The cases deal with a Texas and Florida law, both enacted in 2021, that opponents argue hurts social media’s ability to stamp out misinformation and toxic content that constitutes harassment. Supporters say the laws are meant to prevent social media companies from censoring based on certain opinions — both sprung from Republicans’ claims that the platforms were silencing conservative perspectives.
NetChoice and the Computer and Communications Industry Association, or CCIA, are two trade groups that represent companies like Google, Meta, X sued filed lawsuits in both states and sought Supreme Court review after seeing legal defeats in the lower courts.

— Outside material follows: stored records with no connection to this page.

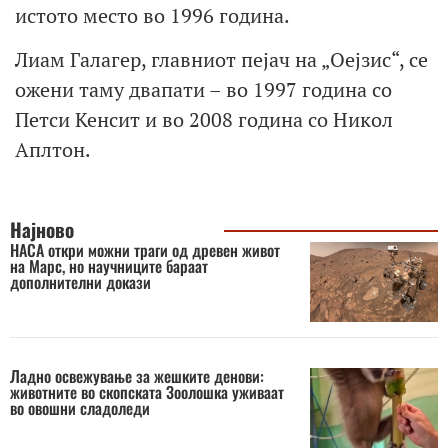
истото место во 1996 година.
Лиам Галагер, главниот пејач на „Оејзис“, се
ожени таму двапати – во 1997 година со
Петси Кенсит и во 2008 година со Никол
Аплтон.
Најново
НАСА откри можни траги од древен живот
на Марс, но научниците бараат
дополнителни докази
Ладно освежување за жешките денови:
животните во скопската Зоолошка уживаат
во овошни сладоледи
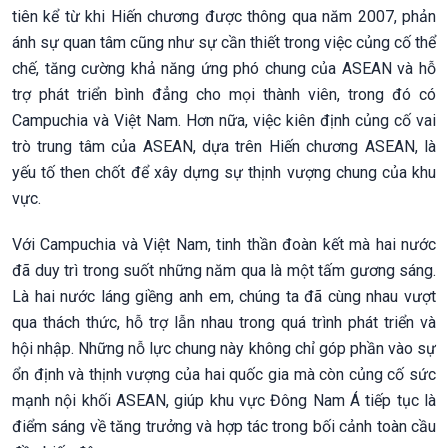
tiên kể từ khi Hiến chương được thông qua năm 2007, phản
ánh sự quan tâm cũng như sự cần thiết trong việc củng cố thể
chế, tăng cường khả năng ứng phó chung của ASEAN và hỗ
trợ phát triển bình đẳng cho mọi thành viên, trong đó có
Campuchia và Việt Nam. Hơn nữa, việc kiên định củng cố vai
trò trung tâm của ASEAN, dựa trên Hiến chương ASEAN, là
yếu tố then chốt để xây dựng sự thịnh vượng chung của khu
vực.
Với Campuchia và Việt Nam, tinh thần đoàn kết mà hai nước
đã duy trì trong suốt những năm qua là một tấm gương sáng.
Là hai nước láng giềng anh em, chúng ta đã cùng nhau vượt
qua thách thức, hỗ trợ lẫn nhau trong quá trình phát triển và
hội nhập. Những nỗ lực chung này không chỉ góp phần vào sự
ổn định và thịnh vượng của hai quốc gia mà còn củng cố sức
mạnh nội khối ASEAN, giúp khu vực Đông Nam Á tiếp tục là
điểm sáng về tăng trưởng và hợp tác trong bối cảnh toàn cầu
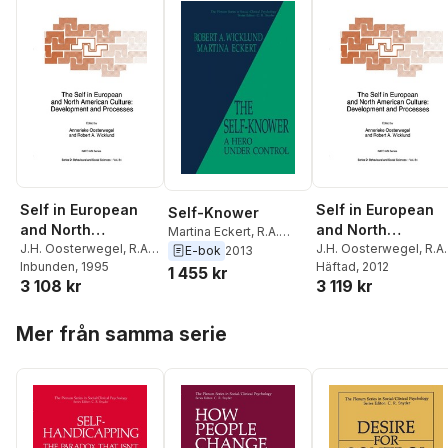
Self in European
Self in European
Self-Knower
and North
and North
Martina Eckert
,
R.A.
American Culture
J.H. Oosterwegel
,
R.A.
American Culture
J.H. Oosterwegel
,
R.A.
Wicklund
E-bok
2013
Wicklund
Inbunden
, 1995
Wicklund
Häftad
, 2012
1 455 kr
3 108 kr
3 119 kr
Hoppa över listan
Mer från samma serie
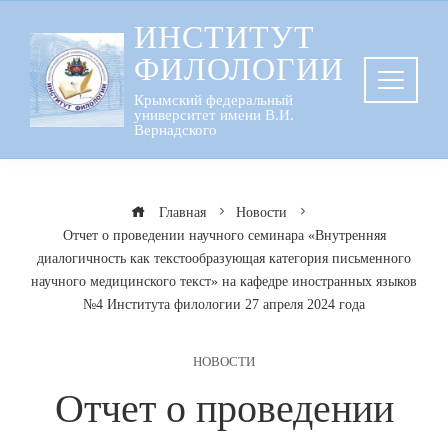
Перейти
ИНСТИТУТ
к
ФИЛОЛОГИИ
содержанию
Крымский федеральный
университет имени В.И.
Вернадского
Главная
Новости
Отчет о проведении научного семинара «Внутренняя
диалогичность как текстообразующая категория письменного
научного медицинского текст» на кафедре иностранных языков
№4 Института филологии 27 апреля 2024 года
НОВОСТИ
Отчет о проведении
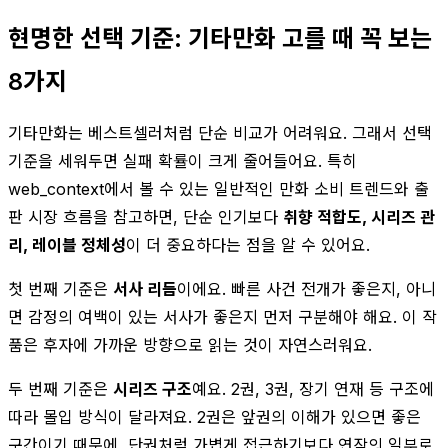
현명한 선택 기준: 기타만화 고를 때 꼭 보는
8가지
기타만화는 베스트셀러처럼 단순 비교가 어려워요. 그래서 선택
기준을 세워두면 실패 확률이 크게 줄어들어요. 특히
web_context에서 볼 수 있는 일반적인 만화 소비 트렌드와 출
판 시장 흐름을 참고하면, 단순 인기보다
취향 적합도, 시리즈 관
리, 레이블 정체성
이 더 중요하다는 점을 알 수 있어요.
첫 번째 기준은
서사 리듬
이에요. 빠른 사건 전개가 좋은지, 아니
면 감정의 여백이 있는 서사가 좋은지 먼저 구분해야 해요. 이 작
품은 후자에 가까운 방향으로 읽는 것이 자연스러워요.
두 번째 기준은
시리즈 구조
예요. 2권, 3권, 장기 연재 등 구조에
따라 몰입 방식이 달라져요. 2권은 앞권의 이해가 있으면 좋은
구간이기 때문에, 단권처럼 가볍게 접근하기보다 연작의 일부로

The rulings could have a broad impact on free speech on social media and what kind of content you’ll see. Social media companies pulling back on moderation could mean a rise of misinformation and toxic content. A decision in favor of the two state laws could also set a precedent for other states looking to enact their own bills.
The Florida law targets social media companies making at least $100 million or have at least 100 million monthly active users. It bans certain types of content moderation, while requiring platforms to notify a user if they remove or edit a post and provide a reason. It also requires that the companies be more transparent and publish their standards for moderation.
The Texas law targets social media companies with more than 50 million monthly active users also imposes restrictions on content moderation, requires they alert users when their content is removed, that they disclose how they moderate and target content, and mandate the use of algorithms to rank posts.
Officials from both states believe regulation is needed given how powerful these companies are. But the trade groups say these lawsuits were filed because officials didn’t like how these companies exercised their editorial judgment.
The cases are CCIA and NetChoice vs. Florida State Attorney General Ashley Moody and CCIA and NetChoice vs. Texas State Attorney General Ken Paxton.